"Cut Document II Crawling"

Question

hi there, I did notice there is another post about cutting document raised by Roberto and answered by Matthias.

However, first part of my problem is a little bit different from that post, but I believe it is an even easier one for the people who know how to solve it.

Questions:

1. I will retrieve a web page, e.g. Terms of service page of Google. I want to put each paragraph into a raw in the output excel. I am not familiar with regular expression kind of things, please help me here.

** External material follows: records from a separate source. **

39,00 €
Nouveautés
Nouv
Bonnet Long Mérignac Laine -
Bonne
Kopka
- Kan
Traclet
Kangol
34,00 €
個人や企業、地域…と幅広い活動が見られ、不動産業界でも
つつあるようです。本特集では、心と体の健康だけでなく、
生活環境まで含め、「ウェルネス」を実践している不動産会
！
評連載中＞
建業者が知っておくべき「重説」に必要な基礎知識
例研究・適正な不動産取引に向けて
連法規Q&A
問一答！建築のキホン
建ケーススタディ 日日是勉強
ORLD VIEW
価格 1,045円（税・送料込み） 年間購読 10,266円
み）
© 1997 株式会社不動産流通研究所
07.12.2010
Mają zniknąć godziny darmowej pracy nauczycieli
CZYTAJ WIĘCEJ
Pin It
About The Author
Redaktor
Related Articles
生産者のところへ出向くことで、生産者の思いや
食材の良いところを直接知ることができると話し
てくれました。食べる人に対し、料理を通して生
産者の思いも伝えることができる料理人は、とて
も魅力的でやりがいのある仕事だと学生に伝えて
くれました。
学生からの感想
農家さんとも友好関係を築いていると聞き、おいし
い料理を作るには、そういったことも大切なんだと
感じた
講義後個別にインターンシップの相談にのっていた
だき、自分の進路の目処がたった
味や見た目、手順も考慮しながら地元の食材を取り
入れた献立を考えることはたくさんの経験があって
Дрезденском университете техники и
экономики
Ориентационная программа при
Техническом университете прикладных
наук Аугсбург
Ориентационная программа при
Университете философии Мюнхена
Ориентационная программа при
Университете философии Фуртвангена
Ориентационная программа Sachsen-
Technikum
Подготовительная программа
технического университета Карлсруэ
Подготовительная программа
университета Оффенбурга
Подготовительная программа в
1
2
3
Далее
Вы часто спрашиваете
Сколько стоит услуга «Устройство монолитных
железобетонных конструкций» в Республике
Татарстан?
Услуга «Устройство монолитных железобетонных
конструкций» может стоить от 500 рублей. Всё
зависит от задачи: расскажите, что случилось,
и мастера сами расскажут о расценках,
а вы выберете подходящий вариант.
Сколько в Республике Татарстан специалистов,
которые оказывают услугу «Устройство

2. Does RM support to crawl the Internet, say, finding hundreds of pages returned by search keyword "Terms of Service"?

Thanks in advance.

colo · Answer

Hi Flake, this looks good to me. I would probably prefer "Filter Examples" to get rid of the empty rows instead of using "Remove Duplicates", but this isn't really important. Since you are using more than one cut expression for the "Cut Document" operator, you may perhaps want to know where an example came from. If you are interested in this, you can activate "add meta data" for "Process Documents" and identify the source by looking at the attribute query_key (lots of the other attributes can be filtered out by using "Select Attributes"). If you don't need this information you're already fine. You have some possibilities for changing operator chaining a bit (e.g. put the HTML removal inside "Cut Document", putting "Cut Document" inside "Process Documents", etc.) but this doesn't really change anything. If I had created such a process this would probably look the same. Regards Matthias

Flake · Answer

Dear Matthias, Many thanks for your help! It works for my purpose with few simple tweaks. :) Below is my process. Actually what I added are the things to remove the HTML tag sort of things and extract only the texts. But I run into problems such as several empty rows are generated due to my solution. Then, I had to add another Remove Duplicate operator to remove them. However, 'cause I am learning to use RM, I believe I didn't do it in the best way. If you are interested, could you give some suggestions on how to improve here?

colo · Answer

Hi Flake, let's see if I can answer the second cut document topic as well ;) If you want to get each paragraph (or some other HTML element) out of a website, I would probably prefer using XPath rather than writing regular expressions. The expression //h:p will find every paragraph at any depth (h is the default namespace for HTML elements): RapidMiner provides the "Crawl Web" operator for crawling but this is very slow when checking keywords within the document content. Perhaps some alternative crawlers (e.g. HTTRACK, Heritrix) will perform much better. Maybe someday an advanced crawler will replace the current implementation. There are one or two older topics with discussions about this. Regards Matthias P.S. Please consider posting questions like this in the "Problems and Support Forum". In my opinion the forum's description is closer to many of the topics created here.